### Document section
>>>>>
Aging-Related Increase in Hepatic Microbiota and Glutamine Promotes M2 Polarization of Macrophage in the Aging Liver

In the aging liver, a distinct senescence-associated secretory phenotype (SASP) and a concomitant influx of inflammatory cells are observed. Traditionally considered an immune-privileged site, the etiology of pronounced immune cell infiltration into the liver during senescence remains inadequately understood. The potential contribution of microbial entities to this age-related hepatic inflammation is not well-characterized. Through the analysis of clinical liver specimens and aged murine models, we documented a notable augmentation in hepatic bacterial load that paralleled the progression of aging, concomitant with a marked decline in the diversity of the hepatic microbiome. With advancing senescence, we detected an upregulation of glutamine biosynthesis within the liver. Furthermore, our findings reveal that enhanced glutamine availability preferentially skews macrophage differentiation toward an anti-inflammatory M2 phenotype, rather than a pro-inflammatory M1 phenotype. Utilizing the glutaminase inhibitor BPTES, we demonstrated that attenuation of glutamine catabolism leads to a substantial reduction in both hepatic bacterial abundance and inflammatory cell infiltration, while simultaneously impeding the M2 macrophage polarization. Our study provides new insights into the dynamic relationship between shifts in hepatic microbial populations, glutamine metabolic pathways, and immune regulatory mechanisms throughout liver aging. These findings lay the groundwork for pioneering therapeutic approaches targeting the mitigation of liver pathologies associated with the aging process.
<<<<<
### Data segment
>>>>>
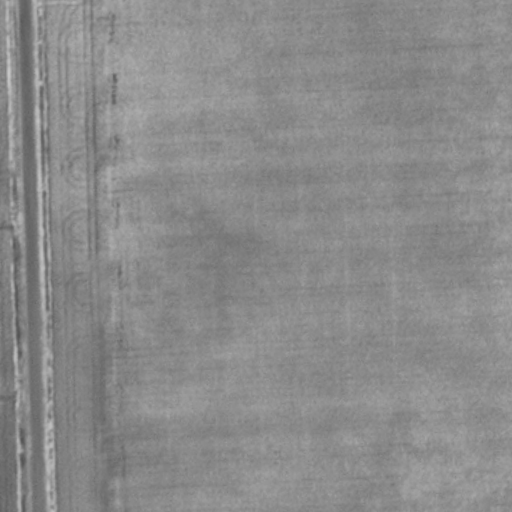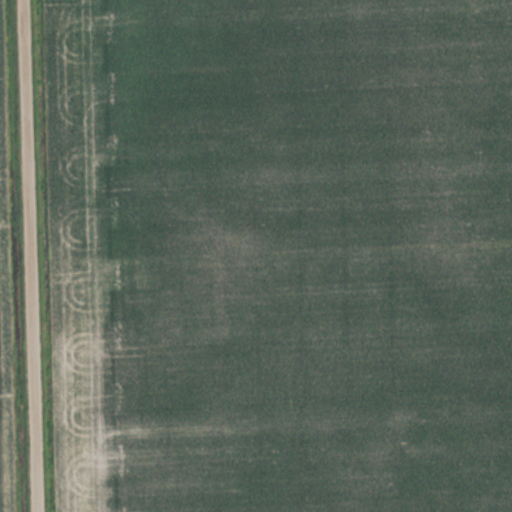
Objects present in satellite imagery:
<<<<<
### Problems and tasks
(1) For the abstract on the aging liver above, state whether each statement agrees with it, answering yes or no and quoting the deciding words: (a) the diversity of the hepatic microbiome rose with aging; (b) greater glutamine availability favors M2 over M1 macrophage differentiation; (c) BPTES raised hepatic bacterial abundance.
(2) Summarize the abstract on the aging liver in two sentences.
(3) Rewrite the paragraph of the abstract on the aging liver that begins "In the aging liver, a distinct" as a bulleted list that keeps its main facts.

### List of answers
(1)
(a) No: "concomitant with a marked decline in the diversity of the hepatic microbiome"
(b) Yes: "enhanced glutamine availability preferentially skews macrophage differentiation toward an anti-inflammatory M2 phenotype, rather than a pro-inflammatory M1 phenotype"
(c) No: "leads to a substantial reduction in both hepatic bacterial abundance and inflammatory cell infiltration"

(2) In clinical liver specimens and aged mice, hepatic bacterial load rose and microbiome diversity fell with aging, while glutamine biosynthesis in the liver increased and greater glutamine availability skewed macrophages toward the anti-inflammatory M2 phenotype. Inhibiting glutamine catabolism with BPTES substantially reduced hepatic bacterial abundance and inflammatory cell infiltration and impeded M2 polarization, which the authors present as groundwork for therapies against age-related liver disease.

(3)
- The aging liver shows a distinct senescence-associated secretory phenotype (SASP) and an influx of inflammatory cells.
- Although the liver has traditionally been considered immune-privileged, the cause of this immune cell infiltration during senescence is poorly understood, and the role of microbes is not well characterized.
- Clinical liver specimens and aged mice showed a rise in hepatic bacterial load with aging and a marked decline in hepatic microbiome diversity.
- Glutamine biosynthesis in the liver increased with advancing senescence.
- Enhanced glutamine availability skewed macrophage differentiation toward the anti-inflammatory M2 phenotype rather than the pro-inflammatory M1 phenotype.
- The glutaminase inhibitor BPTES substantially reduced hepatic bacterial abundance and inflammatory cell infiltration and impeded M2 polarization.
- The study links shifts in hepatic microbes, glutamine metabolism and immune regulation in liver aging and lays groundwork for therapies against age-related liver disease.